As a strategy, you could look for probable "landmark" fields, which have lower ambiguity. These must match the "archetype" for the column. Once landmarks have been identified, you can make better guesses at what lies between the landmarks.

For example:
Asset Ticker Sponsor Maturity Rating EL BID OFFER DM DM / EL CPN ECOL1 ECOL2 ECOL3 Sub category CUSIP
Super Duper Asset A SDAA Spons1 1/1/10 AA+ 100 95.00 96.00 2500 25.0 L+1000 Some Extra, Info XYZ Some Item Category 1 Sub 1 123456AA1
Super Duper Asset B SDAB Spons2 1/1/10 AA+ 150 99.00 100.00 500 3.33 L+1200 Some ExtraInfo ABC Some (Item) Category 1 Sub 2 123456AB1


Each colored field identifies a possible landmark. Each is presumably drawn from a relatively small set of potential symbol-strings, in a narrowly prescribed format, and whose veracity can be determined by additional checking.

The ticker symbol can be checked against a dictionary of known existing ticker symbols. The Maturity symbol is a date in a prescribed format (or range of formats). A date can be validated numerically (month 1-12, day 1-31, year in a specified range, etc.). So "date" is the archetype for the Maturity column, regardless of the different formats it might have.

Once the landmarks in a line have been identified to an acceptable level of certainty (which may be less than 100% certainty), you can start trying to identify the symbols between the landmarks. For example, there is only one column to the left of Ticker, so everything to the left of the ticker-symbol landmark can only be the Asset name.

Ideally, you want landmarks with higher certainty located between fields of lesser or unknown certainty. Essentially, you're using the landmarks as delimiters, while also using them as data.

In any case, you're going to need some way to handle cases where landmarks are too uncertain, or where all the rules (heuristics) ultimately fail.

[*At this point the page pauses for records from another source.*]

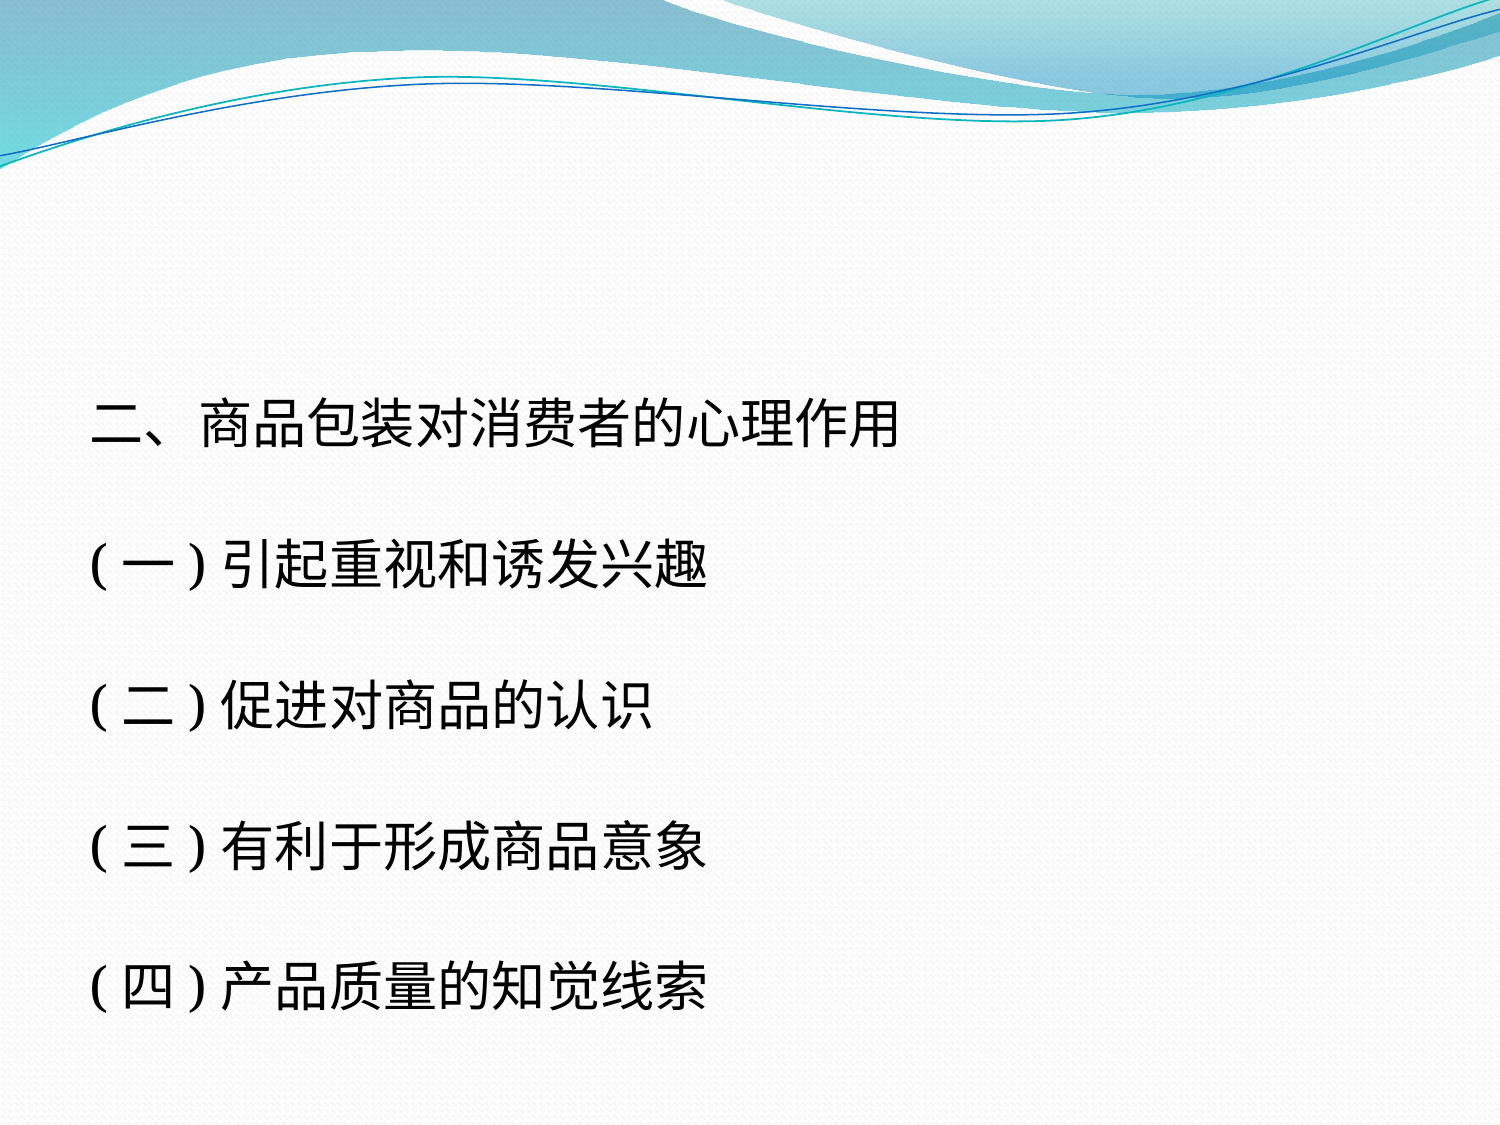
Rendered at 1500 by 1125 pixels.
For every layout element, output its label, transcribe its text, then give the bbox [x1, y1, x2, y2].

list 二、商品包装对消费者的心理作用 (一)引起重视和诱发兴趣 (二)促进对商品的认识 (三)有利于形成商品意象 (四)产品质量的知觉线索 [75, 317, 1425, 1038]
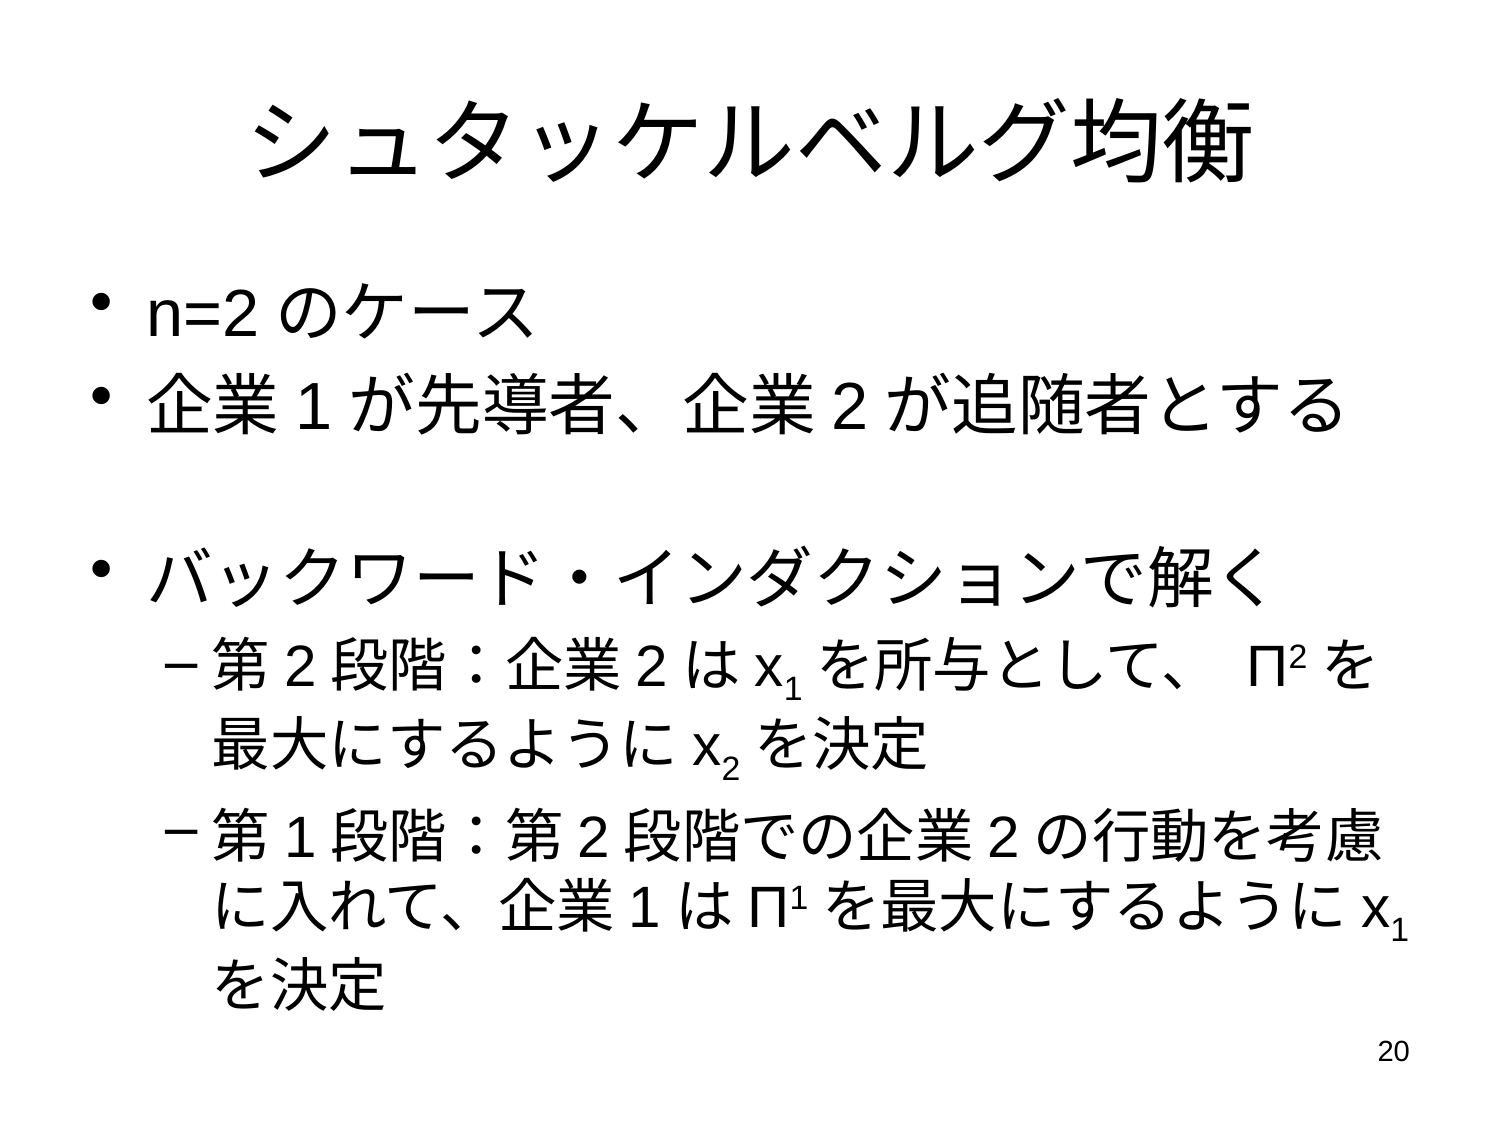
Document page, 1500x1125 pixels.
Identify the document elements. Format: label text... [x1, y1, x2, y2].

title シュタッケルベルグ均衡 [75, 45, 1425, 233]
list n=2のケース 企業1が先導者、企業2が追随者とする バックワード・インダクションで解く 第2段階：企業2はx1を所与として、 Π2を最大にするようにx2を決定 第1段階：第2段階での企業2の行動を考慮に入れて、企業1はΠ1を最大にするようにx1を決定 [75, 262, 1425, 1005]
slide_number 20 [1074, 1024, 1426, 1103]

The only other approach I can think of is to abandon PDFs as the data source, and go get the original data the PDF was made from. That may not be better or even possible, but without knowing the origin of the PDFs, it's hard to guess at its viability.

Hansr
Sep 29, 2010, 06:52 AM
Thanks for the landmark suggestion which is in-line with what I was thinking about first, that is adding in separators for known values.

The final logic was to first define the known values for ECOL2 and ECOL3 (3 and 20 items respectively) as known items and parse the whole file for those values and place them within [].

Then define the following regex:
^(.*?)\s+([A-Z]{5,6})\s+(.*?)\s+(\d+\/\d+\/\d+)\s+(\w+[0-9]*[\+\-]?\/?[abcABC]*[0-9]*[\+\-]?)\s+(\d+\.?\d*)\s+(\d+\.?\d*)\s+(\d+\.?\d*)\s+(\d+\.?\d*)\s+(\d+\.?\d*)\s+(.*?)\s+\+\s+(\d+\.?\d*)\ s+(.*?)\s+\[(.*?)\]\s+\[(.*?)\]\s+(.*?)\s+(\w+)\s*$

Then I applied the regex line for line, if it fails then check if it's a category line, if not log the line number and content for verification.

Then add the item/line content to a db, works fine.

The only other approach I can think of is to abandon PDFs as the data source, and go get the original data the PDF was made from. That may not be better or even possible, but without knowing the origin of the PDFs, it's hard to guess at its viability.

Wish I could but legal reasons prevent the PDF provider for doing it in any other format except online bitmap or flash. I hate lawyers restricting logical options.